また、親が建物の資金を出さない場合、土地名義が親であっても一般的には子どもの住宅ローンの返済義務を親が負うことはなく、連帯保証人にはなりません。しかし、住宅ローンはいざ返済が滞ったら自宅の土地と建物を売却して完済するローンです。そのため親はローンを借りる当事者ではないにもかかわらず、自宅の土地を担保として金融機関に提供する「担保提供者」となります。担保提供者となった親は、子どもが住宅ローンを返せなくなった時、土地は担保として債権者に提供しますが、売却してもローンが完済できなかった分についての返済義務はありません。
しかし、金融機関の融資条件によっては親も担保提供者兼連帯保証人となる場合があります。住宅ローンの契約前に敷地を提供する親の責任についても、金融機関に確認しておくと安心でしょう。
娘家族と同居するときの住宅ローンは?
二世帯住宅は、資金を出す人や住宅ローンを借りる人の関係や人数によっては、名義が複雑になったり、住宅ローンが組みにくくなることがあります。よくあるのが娘と同居する時に、娘の夫が住宅ローンを借りる場合です。親がリタイアしていて娘が専業主婦だと家族の中で住宅ローンを借りられるのが娘の夫だけ、ということがあるからです。
娘の親の土地に娘の夫名義の建物を建てることになりますので、夫は土地の名義人である親と血縁関係はありません。もし、相続が発生しても血縁関係がない夫は法定相続人にはなりません。遺贈や遺言書等で相続発生時に土地を夫名義にした場合は、相続財産の一定額が非課税になる相続税の基礎控除や、親子同居していると一定要件を満たせば土地の評価が80%減額となる小規模宅地の特例等が使えなくなってしまいます。また、法定相続人である別居の兄弟などと揉めるようなことがあると、遺産の分割ができず、名義の変更をすることも難しくなります。
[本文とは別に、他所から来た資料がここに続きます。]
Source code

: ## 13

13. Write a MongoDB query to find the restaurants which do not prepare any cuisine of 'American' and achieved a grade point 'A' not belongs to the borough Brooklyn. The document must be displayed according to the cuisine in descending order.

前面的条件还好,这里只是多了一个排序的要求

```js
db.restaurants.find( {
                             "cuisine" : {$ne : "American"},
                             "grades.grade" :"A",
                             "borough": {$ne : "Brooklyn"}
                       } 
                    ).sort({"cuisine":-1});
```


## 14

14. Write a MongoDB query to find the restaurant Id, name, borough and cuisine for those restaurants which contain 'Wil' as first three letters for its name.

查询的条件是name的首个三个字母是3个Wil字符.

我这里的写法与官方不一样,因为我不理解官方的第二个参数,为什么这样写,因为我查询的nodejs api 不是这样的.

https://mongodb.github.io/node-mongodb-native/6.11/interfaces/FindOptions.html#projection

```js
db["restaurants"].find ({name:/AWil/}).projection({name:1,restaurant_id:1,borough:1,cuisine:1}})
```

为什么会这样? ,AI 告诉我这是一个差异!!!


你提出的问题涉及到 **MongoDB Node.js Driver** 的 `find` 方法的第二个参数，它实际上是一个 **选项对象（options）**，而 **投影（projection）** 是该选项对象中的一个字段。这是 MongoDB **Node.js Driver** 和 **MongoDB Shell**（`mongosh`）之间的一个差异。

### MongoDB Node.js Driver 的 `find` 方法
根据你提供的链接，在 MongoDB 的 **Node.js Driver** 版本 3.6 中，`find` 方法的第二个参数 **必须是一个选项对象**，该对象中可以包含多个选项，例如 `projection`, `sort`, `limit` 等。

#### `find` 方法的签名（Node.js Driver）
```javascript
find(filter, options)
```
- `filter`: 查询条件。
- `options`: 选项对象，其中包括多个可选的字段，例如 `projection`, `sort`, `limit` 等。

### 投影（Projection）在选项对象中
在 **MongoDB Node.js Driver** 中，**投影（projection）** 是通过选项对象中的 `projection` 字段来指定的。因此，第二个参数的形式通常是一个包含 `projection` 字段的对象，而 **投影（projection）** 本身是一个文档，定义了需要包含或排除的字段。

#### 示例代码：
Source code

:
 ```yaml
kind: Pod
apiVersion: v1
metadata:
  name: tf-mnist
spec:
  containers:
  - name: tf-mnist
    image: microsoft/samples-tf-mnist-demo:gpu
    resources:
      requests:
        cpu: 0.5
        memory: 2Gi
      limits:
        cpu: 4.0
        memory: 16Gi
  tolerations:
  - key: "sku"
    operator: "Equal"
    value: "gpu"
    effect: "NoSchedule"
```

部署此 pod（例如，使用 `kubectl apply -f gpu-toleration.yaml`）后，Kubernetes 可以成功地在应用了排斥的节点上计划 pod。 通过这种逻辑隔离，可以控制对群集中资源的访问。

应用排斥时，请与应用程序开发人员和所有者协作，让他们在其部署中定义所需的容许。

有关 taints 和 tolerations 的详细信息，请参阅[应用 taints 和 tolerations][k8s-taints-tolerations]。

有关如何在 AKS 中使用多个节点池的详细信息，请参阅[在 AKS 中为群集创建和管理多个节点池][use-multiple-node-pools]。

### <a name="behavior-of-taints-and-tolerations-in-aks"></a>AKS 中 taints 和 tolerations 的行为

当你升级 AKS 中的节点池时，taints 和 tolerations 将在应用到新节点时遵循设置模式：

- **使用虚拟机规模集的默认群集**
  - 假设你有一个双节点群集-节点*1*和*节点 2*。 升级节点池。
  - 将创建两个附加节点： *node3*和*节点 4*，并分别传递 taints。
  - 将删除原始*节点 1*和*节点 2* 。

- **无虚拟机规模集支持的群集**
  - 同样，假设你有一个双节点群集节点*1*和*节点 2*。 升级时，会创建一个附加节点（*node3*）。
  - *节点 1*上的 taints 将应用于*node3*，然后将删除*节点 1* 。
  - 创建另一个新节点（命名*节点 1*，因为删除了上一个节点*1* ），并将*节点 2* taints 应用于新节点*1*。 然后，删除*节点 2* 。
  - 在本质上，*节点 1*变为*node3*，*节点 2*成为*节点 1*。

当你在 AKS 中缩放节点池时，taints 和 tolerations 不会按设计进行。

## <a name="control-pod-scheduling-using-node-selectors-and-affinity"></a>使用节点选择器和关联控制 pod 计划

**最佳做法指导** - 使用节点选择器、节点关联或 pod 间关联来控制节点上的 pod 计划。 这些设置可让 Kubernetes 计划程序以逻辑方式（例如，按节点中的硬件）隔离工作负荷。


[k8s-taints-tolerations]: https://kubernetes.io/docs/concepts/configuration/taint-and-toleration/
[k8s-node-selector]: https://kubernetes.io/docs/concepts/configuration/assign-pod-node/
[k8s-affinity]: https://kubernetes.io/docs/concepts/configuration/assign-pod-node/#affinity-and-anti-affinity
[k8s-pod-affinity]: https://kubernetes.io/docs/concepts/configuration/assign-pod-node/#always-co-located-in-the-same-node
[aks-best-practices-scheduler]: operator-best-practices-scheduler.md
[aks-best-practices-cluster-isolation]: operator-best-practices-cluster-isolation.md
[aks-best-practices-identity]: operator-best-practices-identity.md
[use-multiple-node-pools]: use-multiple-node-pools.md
さらに、夫婦が離婚した場合、土地の名義人である親と夫は血族でも姻族(婚姻により親族となる)でもなくなり、何の関係もなくなってしまいます。土地の名義人と建物の名義人が全く他人であると、住宅ローンの融資条件に合わなくなり、最悪一括返済を求められる可能性もあります。
このように名義が義理の親子関係になる場合、相続や離婚のリスクから、住宅ローンが借りにくくなります。金融機関によっては住宅ローンの対象外となる場合もあり、選べる金融機関が限定されたり、金利優遇の条件が厳しくなったりすることもあります。
二世帯住宅で知っておきたい住宅ローンの種類
では、二世帯住宅を建てる時、具体的にはどのような住宅ローンを選べばよいのでしょう。
子世代のみで住宅ローンを借りる場合は一般の住宅ローンと同じです。もし共働きなら、名義は複雑になりますが、夫婦ペアローンや、1本のローンを2人で借りる連帯債務を検討できる金融機関もあります。
親子で住宅ローンを借りる場合は、親の債務を将来子どもが引き継ぐ「親子リレーローン」や、親子それぞれが1本ずつローンを組むペアローンなどが考えられます。それぞれの特徴をまとめてみましたのでご覧ください。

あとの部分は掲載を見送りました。